Spyros Papaspyros, president of ADEDY, said, “We will meet in the next couple of weeks to decide our further action.”
On February16, European Union finance ministers agreed to effectively disenfranchise the Greek population and place the country’s budget under EU scrutiny. This is despite the government’s insistence that it is intent on meeting demands to reduce the public deficit from 12.7 percent of gross domestic product to 3 percent by 2012 in order to comply with EU regulations.
Papandreou has pledged to ensure the deficit is cut to 8.7 percent this year. The cutbacks being implemented are part of a €2.5 billion euro reduction in public spending, and include a wage freeze across the public sector, a 20 percent across-the-board cut in civil-service bonuses, and a two-year increase in the average retirement age.
Other measures set to be introduced shortly include an increase over the current value added tax rate of 19 percent and a hike in fuel, alcohol and tobacco taxes. The EU has also demanded that Athens slash one of two extra months of pay that public sector workers now receive over and above their normal 12-month salary.
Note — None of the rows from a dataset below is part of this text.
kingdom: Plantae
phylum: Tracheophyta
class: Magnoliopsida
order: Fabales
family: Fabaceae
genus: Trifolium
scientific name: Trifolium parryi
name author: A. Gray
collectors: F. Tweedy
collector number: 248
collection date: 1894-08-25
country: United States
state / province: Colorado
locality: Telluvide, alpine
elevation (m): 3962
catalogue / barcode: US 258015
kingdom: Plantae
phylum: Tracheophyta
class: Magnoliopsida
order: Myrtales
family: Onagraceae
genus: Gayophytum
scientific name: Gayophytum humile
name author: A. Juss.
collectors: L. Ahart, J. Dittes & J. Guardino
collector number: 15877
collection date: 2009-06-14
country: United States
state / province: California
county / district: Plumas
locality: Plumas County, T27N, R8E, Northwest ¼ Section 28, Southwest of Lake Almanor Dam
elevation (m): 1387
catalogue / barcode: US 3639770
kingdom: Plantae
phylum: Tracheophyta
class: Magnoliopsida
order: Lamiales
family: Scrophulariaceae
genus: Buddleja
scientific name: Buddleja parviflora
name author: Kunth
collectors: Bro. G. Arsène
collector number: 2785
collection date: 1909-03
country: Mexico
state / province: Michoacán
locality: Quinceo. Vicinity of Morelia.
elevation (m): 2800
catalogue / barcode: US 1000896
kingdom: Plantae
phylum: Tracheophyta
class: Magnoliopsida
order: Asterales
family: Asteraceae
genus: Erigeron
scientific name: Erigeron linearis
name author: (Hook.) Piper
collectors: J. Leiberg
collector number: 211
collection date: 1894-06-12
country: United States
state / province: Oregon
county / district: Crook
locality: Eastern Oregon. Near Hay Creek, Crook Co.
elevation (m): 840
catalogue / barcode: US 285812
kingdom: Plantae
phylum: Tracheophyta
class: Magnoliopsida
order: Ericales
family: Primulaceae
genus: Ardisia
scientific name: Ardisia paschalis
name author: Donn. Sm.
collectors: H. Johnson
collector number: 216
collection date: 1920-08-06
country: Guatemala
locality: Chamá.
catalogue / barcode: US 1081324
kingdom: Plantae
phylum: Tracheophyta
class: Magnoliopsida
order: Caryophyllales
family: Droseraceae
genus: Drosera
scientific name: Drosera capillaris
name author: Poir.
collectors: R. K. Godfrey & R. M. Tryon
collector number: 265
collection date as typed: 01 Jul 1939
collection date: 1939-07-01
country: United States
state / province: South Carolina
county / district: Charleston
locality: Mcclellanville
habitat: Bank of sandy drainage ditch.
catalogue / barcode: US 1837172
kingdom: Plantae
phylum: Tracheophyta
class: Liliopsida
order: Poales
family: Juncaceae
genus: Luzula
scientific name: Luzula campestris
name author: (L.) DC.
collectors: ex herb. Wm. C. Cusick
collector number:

On the eve of the strike, the financial markets intensified their pressure on the PASOK government to make even more severe cuts. The ratings agency Fitch downgraded the credit ratings of Greece’s four largest banks, a measure that will make it more difficult for the government to borrow from international banks and investors and avoid default.
Two protest marches were held in the capital—one by the All-Workers Militant Front (PAME), affiliated to the Stalinist Communist Party of Greece (KKE), and the other by the GSEE and ADEDY federations and their affiliated unions.
Approximately 40,000 workers and youth participated in the demonstrations, with many workers bringing handmade placards and chanting slogans, including “The Crisis Should Be Paid for by the Plutocracy,” and “Permanent and Steady Jobs for All.”
Other slogans included “Where Has All the Money Gone?” and “Billions of Euros for Capitalism, but Nothing for the Workers—Rise Up!” Banners read “Keep Your Hands Off Our Benefits,” “People Are More Important than Markets and Banks” and “Enough is Enough!”
A section of protesters was attacked by riot police with pepper spray and tear gas near Syntagma Square. The police claimed this was to prevent some of the protesters from entering Athens University. Police brutally beat some of the demonstrators with their truncheons and made several arrests.
In the second largest city, Thessaloniki police estimates reported that some 7,000 people gathered to protest. Demonstrations were also held in other cities and towns.
Even as the protests were taking place, however, the government indicated that it would announce further austerity measures next week. This follows a visit on Tuesday by officials from the European Union, the European Central Bank and the International Monetary Fund. Earlier, IMF chief economist Olivier Blanchard warned that high-debt countries like Greece face an “extremely painful” period of budget tightening that could last up to 20 years and require “sacrifices.”